Dans le contexte international actuel où Israël doit faire face à des menaces majeures, à la haine et au boycott, cet exploit rappelle  l’ampleur et l’étendue des réussites économiques israéliennes, en particulier dans le domaine technologique et scientifique. Malgré les attaques et la haine de ses ennemis, Israël est une puissance économique mondiale, avec un potentiel énorme.  Le pays s’est hissé aux premières places des classements en matière de nouvelles technologies. Il compte 16 000 startups.

Israeli spacecraft on the moon (illustrative)

Comment un petit pays a-t-il pu s’élever à un tel rang ?

En quelques années, Israël s’est imposé comme une place importante de l’innovation technologique. Au cœur de la Silicon Wadi se trouve Tel Aviv, d’où est parti notamment L’agence spatiale israélienne. Elle est actuellement dirigée par le professeur Yitzhak Ben Israel.

L’agence spatiale israélienne fut constituée en 1983, cinq ans avant le lancement du premier satellite de reconnaissance, l’Ofeq 1 lancé au moyen d’un missile Shavit, faisant d’Israël le huitième pays qui lance et opère des satellites. Un centre spatial éducatif existe à Herzliya depuis 2012.

À titre indicatif, Israël lance un satellite tous les 3 ou 4 ans et les États-Unis lancent 5 à 8 satellites par an.

 

Aux familles de missiles Shavit et de satellites de reconnaissance Ofeq et ceux de communication et d’observation Eros et TechSar (qui utilise un radar plutôt qu’une caméra) succèdent les mini satellites et les micro satellites Ofeq et Eros pour des missions en basse altitude.

Aujourd’hui, les satellites Ofeq-5 donnent des images avec une précision d’un demi-mètre. Le satellite géosynchrone Amos-4 fait usage d’une technologie permettant de traiter en temps réel l’information. Avec ses 10 antennes différentes, il couvre 3 continents: l’Europe, l’Afrique et l’Asie. Le satellite Amos-5 couvre l’ensemble de l’Afrique.

Par ailleurs, Israël a lancé le satellite d’imagerie optique Ofeq 11  avec un missile Shavit.

Le satellite expérimental cubique de 50 centimètres de côté de Techsat a été construit par des étudiants et d’autres, encore bien plus petits, sont développés. Des projets de recherche en médecine spatiale, en microgravité, en astrophysique, en radiations cosmiques et en géolocalisation en cas d’urgence sont en cours.

Des accords de collaboration en matière aérospatiale ont été signés entre Israël avec de nombreux pays dont le Canada et l’Inde.

Israël lancera aussi le satellite Amos 17, avec la compagnie Boeing, en 2019.

La recherche spatiale a permis de développer en Israël des senseurs de haute résolution, des traitements d’images avancés, la cartographie 3D ainsi que des radars hyper spectraux nécessaires aux satellites d’observation et de communication.
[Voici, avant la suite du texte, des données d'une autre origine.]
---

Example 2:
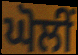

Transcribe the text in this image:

ਘੋਲੀਂ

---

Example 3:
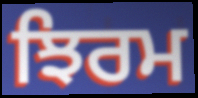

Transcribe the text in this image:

ਝਿਰਮ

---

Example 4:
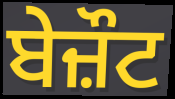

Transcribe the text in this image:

ਬੇਜ਼ੌਟ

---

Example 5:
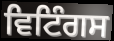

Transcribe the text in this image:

ਵਿਟਿੰਗਸ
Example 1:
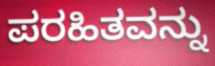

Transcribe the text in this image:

ಪರಹಿತವನ್ನು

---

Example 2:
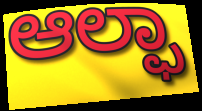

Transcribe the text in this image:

ಆಲ್ಫಾ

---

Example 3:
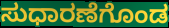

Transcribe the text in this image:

ಸುಧಾರಣೆಗೊಂಡ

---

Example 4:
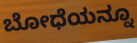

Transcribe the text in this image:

ಬೋಧೆಯನ್ನೂ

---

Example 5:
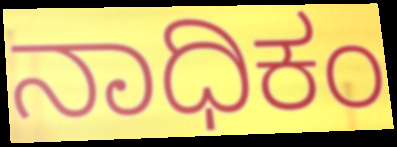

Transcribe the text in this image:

ನಾಧಿಕಂ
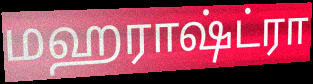
மஹராஷ்ட்ரா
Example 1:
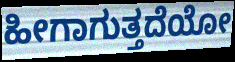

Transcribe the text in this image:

ಹೀಗಾಗುತ್ತದೆಯೋ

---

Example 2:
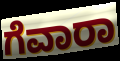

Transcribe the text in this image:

ಗೆವಾರಾ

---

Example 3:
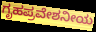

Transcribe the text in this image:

ಗೃಹಪ್ರವೇಶನೀಯ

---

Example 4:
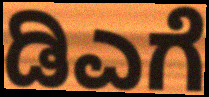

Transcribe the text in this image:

ಡಿಎಗೆ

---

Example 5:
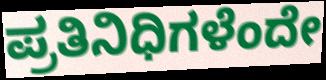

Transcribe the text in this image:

ಪ್ರತಿನಿಧಿಗಳೆಂದೇ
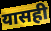
यासही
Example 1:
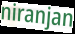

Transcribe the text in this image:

niranjan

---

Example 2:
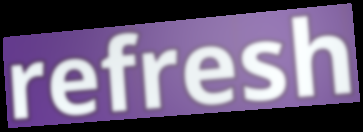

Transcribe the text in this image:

refresh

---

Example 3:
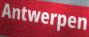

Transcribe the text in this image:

Antwerpen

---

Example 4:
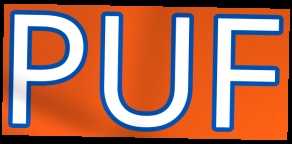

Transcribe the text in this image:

PUF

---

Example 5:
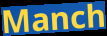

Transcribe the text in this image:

Manch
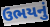
ઉભયનું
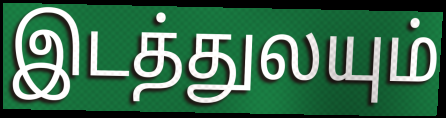
இடத்துலயும்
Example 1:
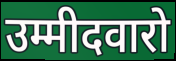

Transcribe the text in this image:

उम्मीदवारो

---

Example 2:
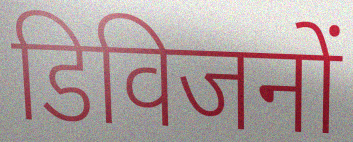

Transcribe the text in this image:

डिविजनों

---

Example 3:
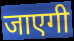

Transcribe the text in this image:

जाएगी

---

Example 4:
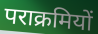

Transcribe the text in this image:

पराक्रमियों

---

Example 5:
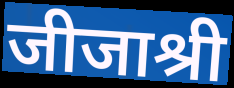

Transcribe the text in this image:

जीजाश्री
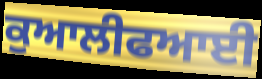
ਕੁਆਲੀਫਆਈ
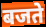
बजते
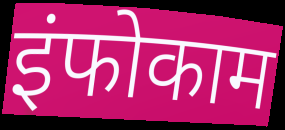
इंफोकाम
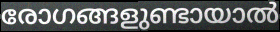
രോഗങ്ങളുണ്ടായാൽ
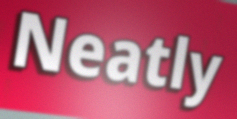
Neatly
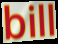
bill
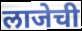
लाजेची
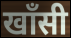
खाँसी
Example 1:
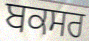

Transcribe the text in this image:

ਬਕਸਰ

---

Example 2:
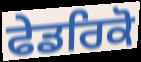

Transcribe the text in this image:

ਫੇਡਰਿਕੋ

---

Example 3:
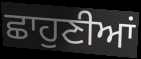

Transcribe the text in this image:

ਛਾਹੁਣੀਆਂ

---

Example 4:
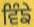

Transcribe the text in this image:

ਵਿੰਙੇ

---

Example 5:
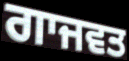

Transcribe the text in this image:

ਗਾਜਵਤ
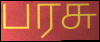
பரசு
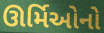
ઊર્મિઓનો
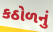
કઠોળનું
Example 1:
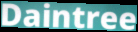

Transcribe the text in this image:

Daintree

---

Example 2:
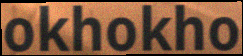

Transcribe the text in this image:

okhokho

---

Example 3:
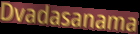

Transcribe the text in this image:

Dvadasanama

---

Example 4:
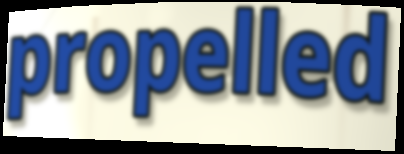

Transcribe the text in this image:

propelled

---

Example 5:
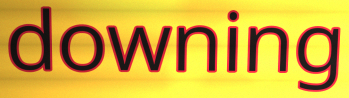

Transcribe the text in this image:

downing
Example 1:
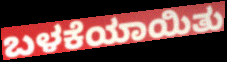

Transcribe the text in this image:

ಬಳಕೆಯಾಯಿತು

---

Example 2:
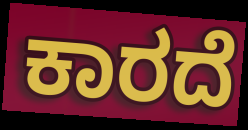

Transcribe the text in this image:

ಕಾರದೆ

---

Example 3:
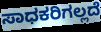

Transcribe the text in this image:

ಸಾಧಕರಿಗಲ್ಲದೆ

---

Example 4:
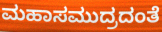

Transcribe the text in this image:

ಮಹಾಸಮುದ್ರದಂತೆ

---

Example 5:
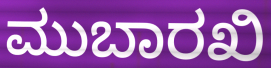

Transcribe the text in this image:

ಮುಬಾರಖಿ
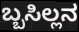
ಬ್ಬಸಿಲ್ಲನ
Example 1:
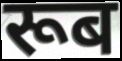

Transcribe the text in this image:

रूब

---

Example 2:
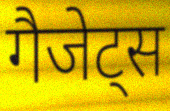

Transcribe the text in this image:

गैजेट्स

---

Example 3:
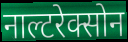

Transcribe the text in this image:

नाल्टरेक्सोन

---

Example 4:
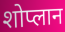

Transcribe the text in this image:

शोप्लान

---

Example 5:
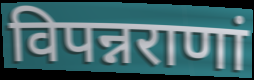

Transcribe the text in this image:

विपन्नराणां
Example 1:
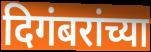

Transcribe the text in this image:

दिगंबरांच्या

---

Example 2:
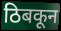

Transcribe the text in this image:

ठिबकून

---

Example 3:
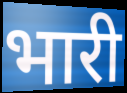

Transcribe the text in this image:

भारी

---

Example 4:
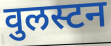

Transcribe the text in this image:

वुलस्टन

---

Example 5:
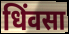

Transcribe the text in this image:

धिंवसा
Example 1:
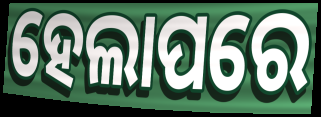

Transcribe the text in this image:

ହେଲାପରେ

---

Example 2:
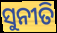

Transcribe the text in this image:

ସୁନୀତି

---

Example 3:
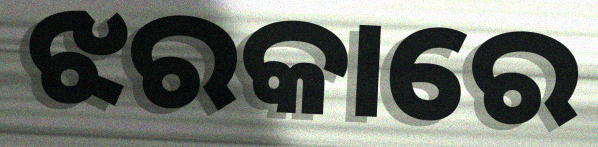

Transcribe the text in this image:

ଝରକାରେ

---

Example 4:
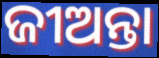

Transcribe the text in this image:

ଜୀଅନ୍ତା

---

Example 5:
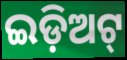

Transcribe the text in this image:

ଇଡ଼ିଅଟ୍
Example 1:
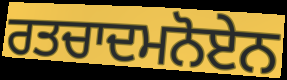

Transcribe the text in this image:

ਰਤਚਾਦਮਨੋਏਨ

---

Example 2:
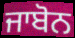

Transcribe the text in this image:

ਜਾਬੋਨ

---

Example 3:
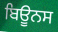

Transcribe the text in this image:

ਬਿਊਨਸ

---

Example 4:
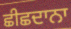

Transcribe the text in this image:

ਛੀਛਦਾਨਾ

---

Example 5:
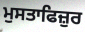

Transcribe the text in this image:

ਮੁਸਤਾਫਿਜ਼ੁਰ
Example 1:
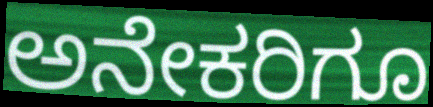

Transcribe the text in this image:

ಅನೇಕರಿಗೂ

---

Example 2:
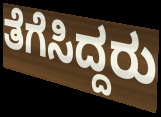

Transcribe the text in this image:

ತೆಗೆಸಿದ್ದರು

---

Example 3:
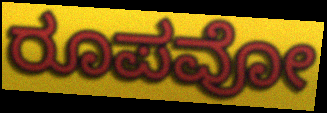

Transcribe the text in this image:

ರೂಪವೋ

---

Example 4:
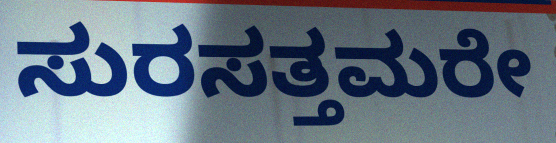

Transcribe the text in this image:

ಸುರಸತ್ತಮರೇ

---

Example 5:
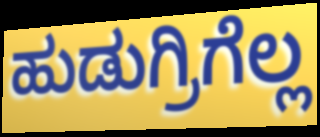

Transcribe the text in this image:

ಹುಡುಗ್ರಿಗೆಲ್ಲ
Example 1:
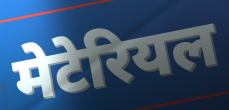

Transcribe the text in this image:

मेटेरियल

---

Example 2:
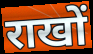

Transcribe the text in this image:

राखों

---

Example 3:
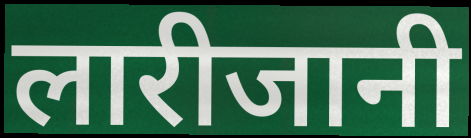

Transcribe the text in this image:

लारीजानी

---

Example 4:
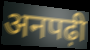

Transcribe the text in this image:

अनपढ़ी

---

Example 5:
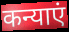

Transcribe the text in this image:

कन्याएं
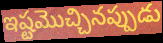
ఇష్టమొచ్చినప్పుడు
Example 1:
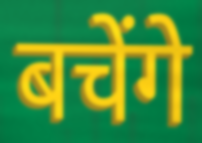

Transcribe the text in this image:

बचेंगे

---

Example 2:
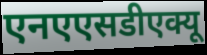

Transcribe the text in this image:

एनएएसडीएक्यू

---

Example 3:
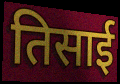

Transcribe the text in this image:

तिसाई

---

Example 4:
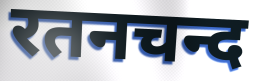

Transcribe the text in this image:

रतनचन्द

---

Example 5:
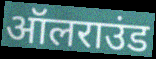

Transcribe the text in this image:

ऑलराउंड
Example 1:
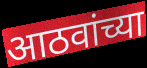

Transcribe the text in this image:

आठवांच्या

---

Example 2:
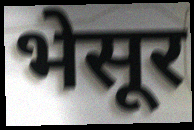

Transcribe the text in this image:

भेसूर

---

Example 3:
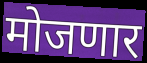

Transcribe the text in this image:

मोजणार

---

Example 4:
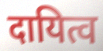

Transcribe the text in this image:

दायित्व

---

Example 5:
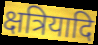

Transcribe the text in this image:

क्षत्रियादि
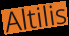
Altilis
Les réalisations en matière de missiles et de satellites spatiaux sont développées à des coûts moindres, le budget consacré de l’ordre d’une centaine de millions de dollars et rapporte près du double. Il est inférieur à ceux des autres agences spatiales (allant de 17 G$ aux É.-U., 2,5 G$ en France, 400 M$ au Canada et 130 M$ au Brésil).
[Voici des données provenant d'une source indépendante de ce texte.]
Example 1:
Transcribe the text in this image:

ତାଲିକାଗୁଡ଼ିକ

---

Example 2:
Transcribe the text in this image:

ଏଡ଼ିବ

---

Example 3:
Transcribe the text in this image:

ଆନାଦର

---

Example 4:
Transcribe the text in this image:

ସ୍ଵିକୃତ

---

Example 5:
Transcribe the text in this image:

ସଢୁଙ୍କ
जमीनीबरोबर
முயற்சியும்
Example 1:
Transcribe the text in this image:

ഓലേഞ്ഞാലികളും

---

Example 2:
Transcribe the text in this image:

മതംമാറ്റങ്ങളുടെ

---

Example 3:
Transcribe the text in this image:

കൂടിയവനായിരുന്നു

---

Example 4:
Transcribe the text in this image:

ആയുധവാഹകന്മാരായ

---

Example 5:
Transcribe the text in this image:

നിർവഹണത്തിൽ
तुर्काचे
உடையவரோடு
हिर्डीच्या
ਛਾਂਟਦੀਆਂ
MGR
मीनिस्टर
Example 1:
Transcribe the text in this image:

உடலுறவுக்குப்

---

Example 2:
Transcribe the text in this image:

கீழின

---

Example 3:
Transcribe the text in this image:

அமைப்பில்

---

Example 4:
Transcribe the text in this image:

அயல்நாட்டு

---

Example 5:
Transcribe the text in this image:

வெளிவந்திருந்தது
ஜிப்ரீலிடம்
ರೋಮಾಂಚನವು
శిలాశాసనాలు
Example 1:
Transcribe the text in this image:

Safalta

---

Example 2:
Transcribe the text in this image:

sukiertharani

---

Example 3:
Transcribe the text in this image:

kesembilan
Un laboratoire spatial ultramoderne développé par Israël et qui  abrite se trouve à la Station spatiale internationale. Ce laboratoire spatial, baptisé Nexus (photo ci-dessus), a été construit par la compagnie israélienne SpacePharma avec le soutien du ministère des Sciences et de l’Agence spatiale israélienne.

Il est unique en ce sens qu’il ne nécessite aucun contact humain physique, tout étant contrôlé à distance par des chercheurs sur Terre. Le laboratoire Nexus de SpacePharma est minuscule, il mesure seulement quelques centimètres (10X10X20 cm) et ne pèse que 2,3 kg, ce qui a considérablement réduit les coûts du lancement. Ce laboratoire comprend une caméra de microscope qui transmettra des données à partir d’échantillons à la demande des scientifiques sur Terre.

Le laboratoire est unique en ce qu’il est conçu pour maintenir une température constante de 98,6 degrés Fahrenheit (36.66 degrès celsius), simulant la température du corps humain.
Le laboratoire peut être contrôlé à distance de n’importe où sur Terre à l’aide d’un ordinateur ou même d’une application pour smartphone.